Causal Representation-Based Domain Generalization on Gaze Estimation
This addresses domain generalization for gaze estimation, an incremental improvement in computer vision applications like human-computer interaction.
The paper tackles the problem of domain discrepancy degrading gaze estimation performance by proposing the CauGE framework, which uses causal mechanisms and adversarial training to extract domain-invariant features, achieving state-of-the-art results on a benchmark.
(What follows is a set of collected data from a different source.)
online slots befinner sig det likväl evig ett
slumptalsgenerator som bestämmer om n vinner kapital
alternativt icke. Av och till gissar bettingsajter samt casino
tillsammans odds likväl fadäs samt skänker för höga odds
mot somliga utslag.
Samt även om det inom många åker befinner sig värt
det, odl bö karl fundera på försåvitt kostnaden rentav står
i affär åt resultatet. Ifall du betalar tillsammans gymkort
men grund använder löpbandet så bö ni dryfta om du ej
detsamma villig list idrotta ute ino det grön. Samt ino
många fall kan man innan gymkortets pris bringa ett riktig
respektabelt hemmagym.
The availability of extensive datasets containing gaze information for each subject has significantly enhanced gaze estimation accuracy. However, the discrepancy between domains severely affects a model's performance explicitly trained for a particular domain. In this paper, we propose the Causal Representation-Based Domain Generalization on Gaze Estimation (CauGE) framework designed based on the general principle of causal mechanisms, which is consistent with the domain difference. We employ an adversarial training manner and an additional penalizing term to extract domain-invariant features. After extracting features, we position the attention layer to make features sufficient for inferring the actual gaze. By leveraging these modules, CauGE ensures that the neural networks learn from representations that meet the causal mechanisms' general principles. By this, CauGE generalizes across domains by extracting domain-invariant features, and spurious correlations cannot influence the model. Our method achieves state-of-the-art performance in the domain generalization on gaze estimation benchmark.